Als beim Sturm auf die Zentralen der Freien Deutschen Jugend und des Freien Deutschen Gewerkschaftsbunds kiloweise Akten und Propagandaschriften auf die Straße flogen, witterte der Knirps das Geschäft seines Lebens. Er sammelte fleißig, um das Altpapier zu verhökern. Später wurde ihm dann doch mulmig, die offiziösen Schriften zu verramschen. Stattdessen verbrannte er sie zu Hause im Badeofen.

Eine andere Szene von damals: Aus einem Fenster der Jenaer Gewerkschaftszentrale warf jemand ein Bild des sowjetischen Diktators Josef Stalin direkt vor die Füße des Schuljungen. „Hatte ich ein Glück, dass Stalin nicht mir über die Birne flog“, flachst Toepfer. Dann sah er eine Frau, die wie von Sinnen auf dem Stalin-Bild herumtrampelte. „Ich habe also noch nie eine so tollwütige Frau gesehen, auch später nicht.“



Order aus Moskau für einen „neuen Kurs“

Was brachte die Leute derart auf? Anlass der Proteste war die sogenannte Normerhöhung - für dasselbe Geld sollte zehn Prozent mehr gearbeitet werden. Aber das war nur das letzte Tröpfchen im sprichwörtlichen Fass. Die Einheitspartei SED hatte im Juli 1952, also ein knappes Jahr vor dem Aufstand, den „Aufbau der Grundlagen des Sozialismus“ beschlossen, so beschreiben es Jens Schöne und Falco Werkentin in einer Übersicht der Ereignisse. Das hieß unter anderem: nationale Streitkräfte, Bildung von Landwirtschaftlichen Produktionsgenossenschaften, Ächtung von privaten Unternehmen und mehr Repressalien, auch gegen die Kirche.

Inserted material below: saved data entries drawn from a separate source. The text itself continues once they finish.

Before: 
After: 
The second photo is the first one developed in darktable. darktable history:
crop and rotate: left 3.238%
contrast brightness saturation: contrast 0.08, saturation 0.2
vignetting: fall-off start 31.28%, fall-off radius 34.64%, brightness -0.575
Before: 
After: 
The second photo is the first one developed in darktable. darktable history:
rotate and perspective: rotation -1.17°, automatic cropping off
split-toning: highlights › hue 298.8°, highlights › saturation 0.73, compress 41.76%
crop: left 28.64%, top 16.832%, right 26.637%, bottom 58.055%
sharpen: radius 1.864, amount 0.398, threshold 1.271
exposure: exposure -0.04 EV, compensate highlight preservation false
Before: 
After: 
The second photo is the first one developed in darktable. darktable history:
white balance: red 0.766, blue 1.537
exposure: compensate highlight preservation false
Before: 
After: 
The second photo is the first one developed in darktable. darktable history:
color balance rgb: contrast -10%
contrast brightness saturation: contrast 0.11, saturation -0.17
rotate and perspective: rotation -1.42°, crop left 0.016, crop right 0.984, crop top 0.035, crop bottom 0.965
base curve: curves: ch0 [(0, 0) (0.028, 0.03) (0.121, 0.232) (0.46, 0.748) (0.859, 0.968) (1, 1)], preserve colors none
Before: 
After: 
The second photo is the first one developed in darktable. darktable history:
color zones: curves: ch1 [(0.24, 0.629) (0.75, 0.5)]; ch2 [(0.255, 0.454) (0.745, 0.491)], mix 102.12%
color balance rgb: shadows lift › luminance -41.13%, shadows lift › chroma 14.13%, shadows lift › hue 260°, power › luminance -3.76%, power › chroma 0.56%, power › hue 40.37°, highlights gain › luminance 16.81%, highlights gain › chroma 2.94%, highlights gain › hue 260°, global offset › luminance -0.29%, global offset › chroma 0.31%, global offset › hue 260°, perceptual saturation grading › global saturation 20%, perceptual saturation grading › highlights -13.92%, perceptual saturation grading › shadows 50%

Die Zahl der Häftlinge in den Gefängnissen wuchs laut Schöne und Werkentin binnen weniger Monate von 37 000 auf 67 000. Zudem flüchteten vom Sommer 1952 bis Sommer 1953 rund 300 000 Menschen über die Berliner Sektorengrenze in den Westen. Es fehlten dem jungen Arbeiter- und Bauernstaat bald Arbeiter und Bauern und folglich Lebensmittel und Konsumgüter. Mehr Arbeit, weniger Wohlstand - eine explosive Mischung. Auf Druck der Besatzungsmacht Sowjetunion beschloss die SED schließlich am 10. Juni 1953 einen «neuen Kurs» und gestand Fehler ein. Das machte die Sache aber nicht besser.



Die Menschen witterten Schwäche

„Es war eine Situation, wo man gespürt hat, die Funktionäre sind hilflos, die wissen nicht mehr, was sie machen sollen“, analysiert der Historiker Udo Grashoff. „Niemand konnte erklären, warum die SED eine so völlig komplette 180-Grad-Wende macht.“ Niemand habe gewusst, dass die Order aus Moskau kam. Die Menschen witterten Schwäche. Es fehlte nach Grashoffs Einschätzung nur ein kleiner Anstoß, um die Protestwelle in der ganzen DDR in Schwung zu bringen. Als der Westberliner Sender Rias über Streiks in Ost-Berlin berichtete, war es so weit.

Dass der Westen hinter dem Aufstand steckte, hält Grashoff aber für Unsinn. „Es gibt eher Hinweise dahin, dass der Westen völlig auf dem falschen Dampfer war“, meint der Historiker aus Halle. Der damalige Bundeskanzler Konrad Adenauer habe „ja noch Mitte des Tages gesagt, dass das wahrscheinlich eine von den Russen inszenierte Demonstration ist, und dass er sich da lieber nicht einmischen will“.

Eine echte Chance hatte der Aufstand nicht, so sieht es zumindest der Berliner Aufarbeitungsbeauftragte Ebert. „Die Sowjetunion wollte ja ihre Einflusssphäre schützen, ihre Truppen standen bereit. Und gegen Panzer kann man mit Steinen nichts ausrichten.“ Erst 1989 brachten Ebert und andere Oppositionelle den Staat ins Wanken, als Moskau und die SED die Truppen in der Kaserne ließen.